▸ **Data extract**
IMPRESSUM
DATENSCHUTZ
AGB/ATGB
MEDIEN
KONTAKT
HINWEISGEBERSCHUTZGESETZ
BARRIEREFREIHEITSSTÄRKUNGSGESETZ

▸ **The problem**
Return each record exactly as given.

▸ **Output of the exercise**
IMPRESSUM
DATENSCHUTZ
AGB/ATGB
MEDIEN
KONTAKT
HINWEISGEBERSCHUTZGESETZ
BARRIEREFREIHEITSSTÄRKUNGSGESETZ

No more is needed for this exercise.